La plupart des individus interrogés sur les conséquences de leur expérience avouent ressentir le besoin de retrouver un équilibre, de se recentrer sur eux-mêmes et d’y parvenir par de nouveaux moyens (la prière, le déménagement…). Les valeurs se sont modifiées, souvent qualifiées de « différentes » des précédentes, mais jamais catégorisées comme « pires » ou « meilleures ». Pour le répondant, le constat de ce que ces nouvelles valeurs ont apporté est important parce qu’elles redéfinissent leur identité et définissent de nouveaux besoins en termes de croyance. En somme, les répondants du terrain veulent être catégorisé de catholiques, si bien que nous assistons à la formation d’une identité catholique déclarée plus culturelle que religieuse toutefois (Lemieux, 1990, p.22) pour en arriver à parler d’une autoreligion qui est une quête individuelle de sens par le « moi » et sa relation au Divin (Lemieux et Lee, 2008, p.67).

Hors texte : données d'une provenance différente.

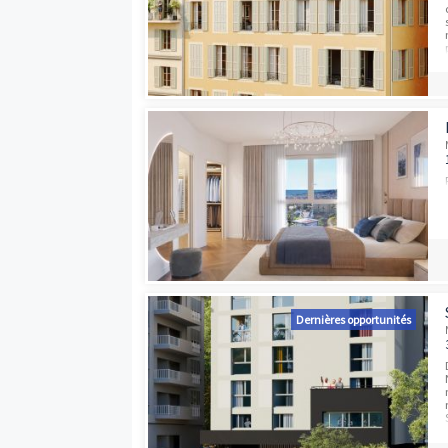
Programmes neufs à proximité
Dernières opport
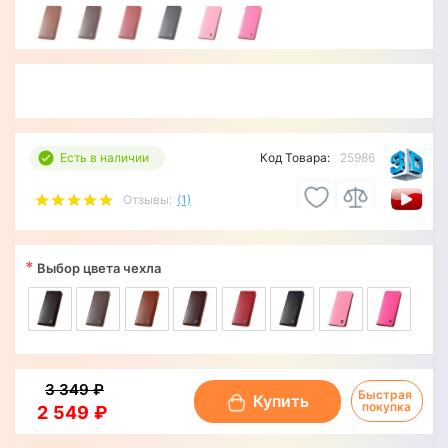
Есть в наличии
Код Товара:
25986
Отзывы:
(1)
*
Выбор цвета чехла
3 349 ₽
Быстрая 
Купить
покупка
2 549 ₽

4.4. En guise de conclusion

Pour conclure, les individus rencontrés sont généralement réticents à qualifier leur expérience, leur croyance ou bien même leur mode de vie. Pour les répondants rencontrés, cette réalité est d’autant plus vraie qu’ils vivent avec le besoin de préserver leur intimité en maintenant une frontière entre soi et l’Autre, qui se résume souvent à la porte de leur domicile. Si les spirites se confient, c’est dans un cadre restreint (la famille ou les amis intimes) qui bien souvent leur fournit le nom d’un médium pour les aider à régler le problème causé par un phénomène paranormal. Isabelle illustre bien cette réalité : rêvant du nom « Simon » alors qu’il se passait chez elle des phénomènes inexplicables, elle apprend de par sa mère que la veille, cette dernière était allée à une séance de dédicace de Simon Tremblay (Entretien avec Isabelle, juillet 2015, Sainte-Monique). Le médium est

85

intervenu la semaine suivante sans préambule, établissant le lien de confiance après un appel téléphonique et une visite à domicile.

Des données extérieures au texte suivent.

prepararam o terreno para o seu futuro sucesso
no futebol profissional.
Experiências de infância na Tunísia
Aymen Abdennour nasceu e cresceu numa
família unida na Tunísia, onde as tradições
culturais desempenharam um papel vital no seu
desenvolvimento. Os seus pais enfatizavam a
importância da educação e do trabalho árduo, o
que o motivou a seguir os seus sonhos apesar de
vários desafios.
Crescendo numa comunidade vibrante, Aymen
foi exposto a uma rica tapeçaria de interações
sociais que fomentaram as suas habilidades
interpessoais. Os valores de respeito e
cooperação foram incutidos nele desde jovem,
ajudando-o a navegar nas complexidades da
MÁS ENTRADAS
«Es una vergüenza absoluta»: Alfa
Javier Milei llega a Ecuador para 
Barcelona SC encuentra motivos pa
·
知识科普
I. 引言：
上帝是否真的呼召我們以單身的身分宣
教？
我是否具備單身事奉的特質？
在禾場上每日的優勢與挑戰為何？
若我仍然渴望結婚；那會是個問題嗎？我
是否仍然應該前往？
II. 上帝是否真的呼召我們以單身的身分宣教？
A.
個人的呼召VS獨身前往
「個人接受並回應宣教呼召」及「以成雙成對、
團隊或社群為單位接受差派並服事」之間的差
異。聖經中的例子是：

En ce qui concerne la diversité religieuse décelée chez les clients de Simon Tremblay, elle s’est présentée sous plusieurs formes, c’est-à-dire d’une base religieuse diverse (catholique pratiquant et non-pratiquant, agnostique, athée et la culture zen et Nouvel-Age). Elle entraîne une variété d’expériences et différentes interprétations du phénomène selon les croyances, le passé, le mode de vie et la personnalité de l’individu concerné. C’est donc la diversité qui façonne l’identité religieuse d’une personne et l’expérience vient donner une « forme » à une religion mal définie au départ. Deux options s’offrent alors aux individus ayant vécu une expérience paranormale : soit ils changent radicalement leur comportement, leur rituel, leur mode de vie, leur habitude et même leur valeur ; soit l’expérience vient conforter et réaffirmer un acquis délaissé tel que la prière, la relaxation, la méditation, la communication, la famille…

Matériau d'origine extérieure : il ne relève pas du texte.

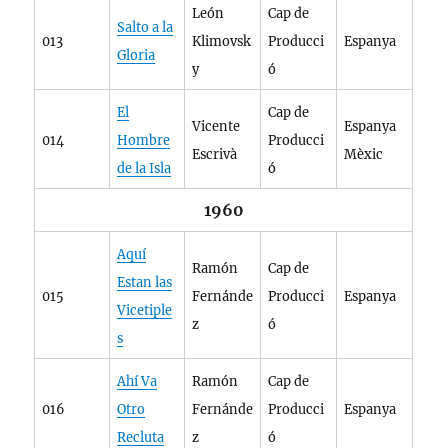
León
Cap de
Salto a la
013
Klimovsk
Producci
Espanya
Gloria
y
ó
El
Cap de
Vicente
Espanya
014
Hombre
Producci
Escrivà
Mèxic
de la Isla
ó
1960
Aquí
Ramón
Cap de
Estan las
015
Fernánde
Producci
Espanya
Vicetiple
z
ó
s
Ahí Va
Ramón
Cap de
016
Otro
Fernánde
Producci
Espanya
Recluta
z
ó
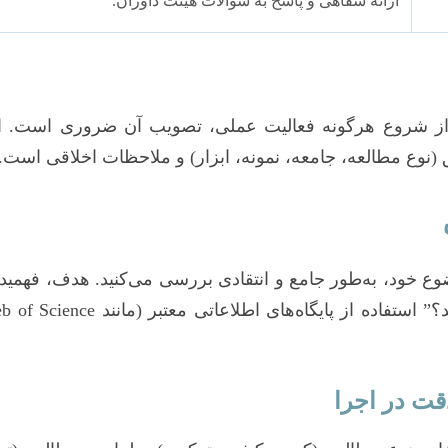
ارائه شفاهی و پاسخ به سوالات هیئت داوران.
شروع هرگونه فعالیت عملی، تصویب آن ضروری است. این
نوع مطالعه، جامعه، نمونه، ابزار) و ملاحظات اخلاقی است.
وع خود، به‌طور جامع و انتقادی بررسی می‌کنید. هدف، فهمی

Ce pluralisme spirite est personnel et souvent invisible pour la société à cause de sa marginalité non revendiquée, mais préférée. Il devient une part intégrale de l’expérience humaine pour ne former qu’un tout relié au vécu qui donne un nouveau « souffle » à leur croyance. Pour conclure, l’ensemble de ce processus est appelé « la revitalisation du “soi” » qui « valorise le passé en s’appuyant sur le présent » (Milot, 1998, p 159). Autrement dit, cette revitalisation du soi qui découle d’une expérience antérieure vient ancrer le croyant dans une remise en question individuelle et un bricolage religieux dans un présent immédiat, valorisant ainsi l’expérience vécue comme le facteur déclencheur d’une nouvelle croyance.